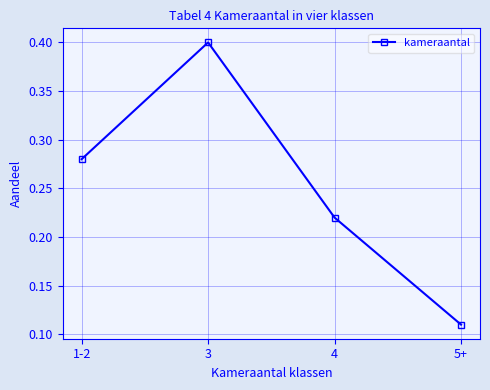

What is the label of the 1st point from the right?

5+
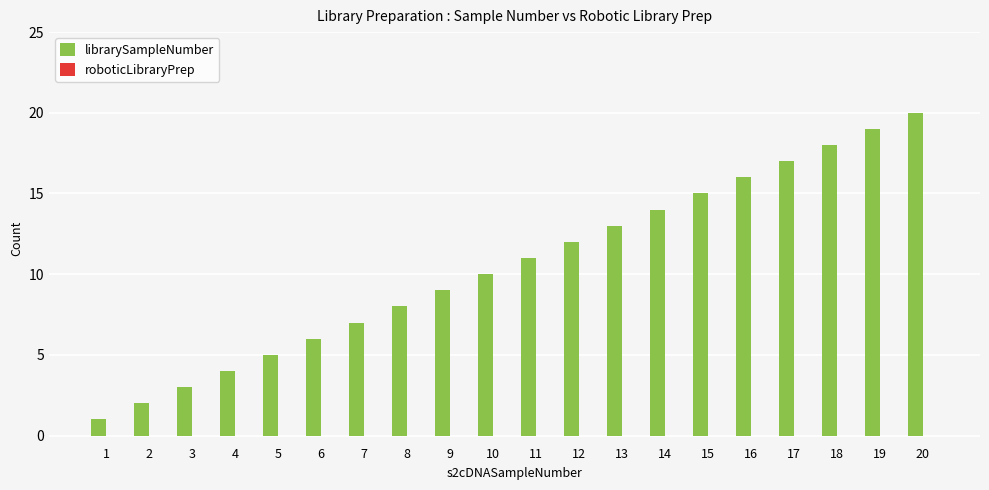

List the labels in order of value, smallest first.

1, 2, 3, 4, 5, 6, 7, 8, 9, 10, 11, 12, 13, 14, 15, 16, 17, 18, 19, 20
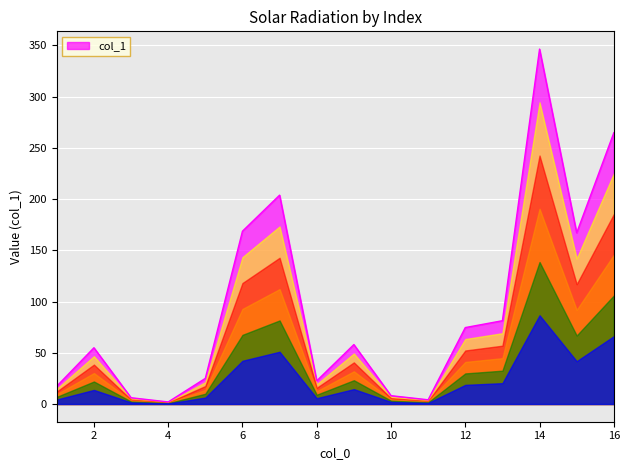

What is the maximum value shown in the chart?

346.5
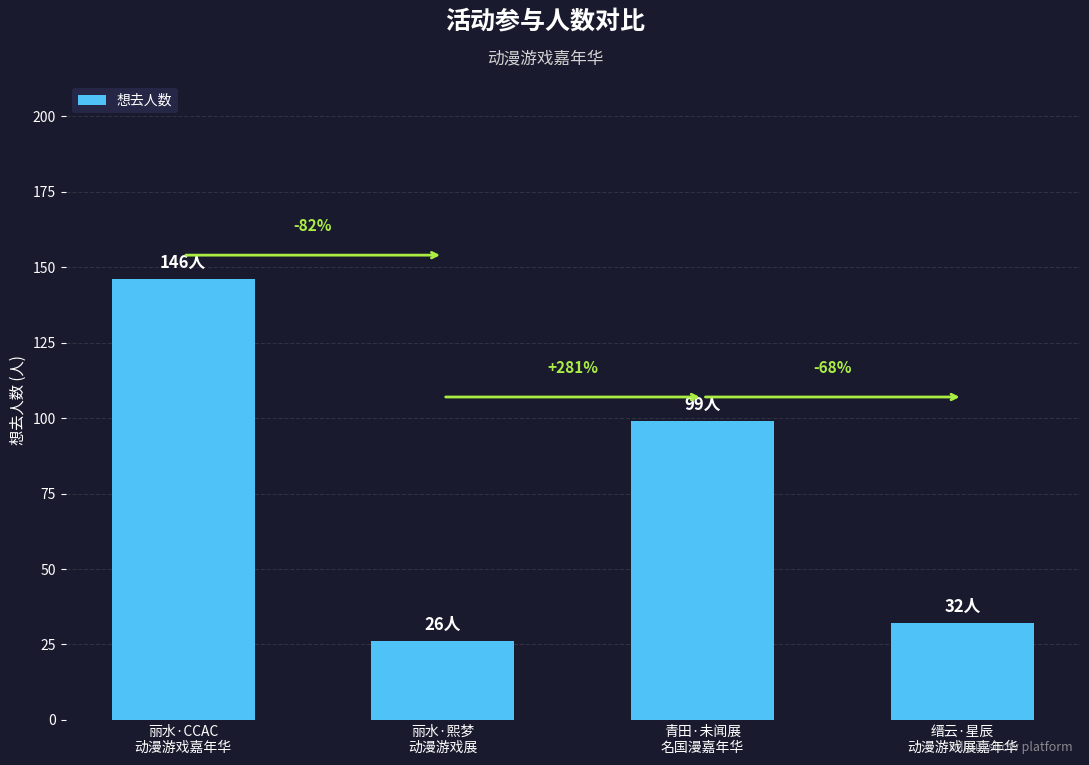

What is the difference between the maximum and minimum values?

120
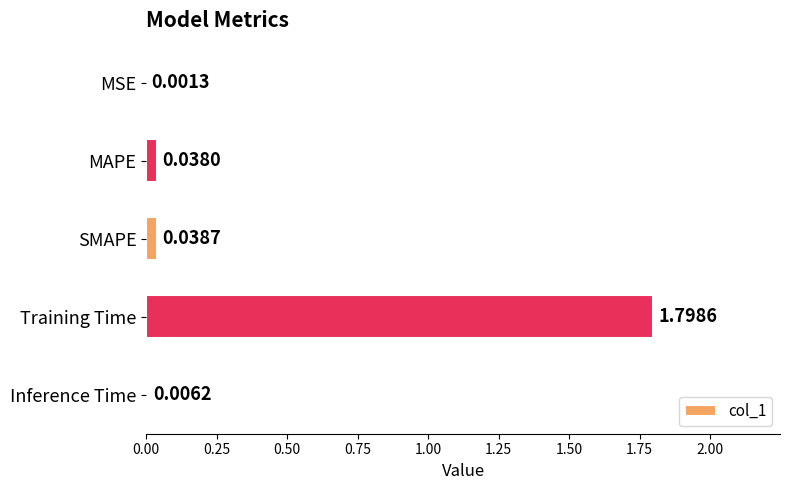

Where is the data nearest to the value 0?

MSE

+++

TASK GOAL: Can you return every line of the records above verbatim, leaving out the pictures?

SOLUTION TO THIS EXERCISE:
What is the label of the 1st point from the right?

5+

List the labels in order of value, smallest first.

1, 2, 3, 4, 5, 6, 7, 8, 9, 10, 11, 12, 13, 14, 15, 16, 17, 18, 19, 20

What is the maximum value shown in the chart?

346.5

What is the difference between the maximum and minimum values?

120

Where is the data nearest to the value 0?

MSE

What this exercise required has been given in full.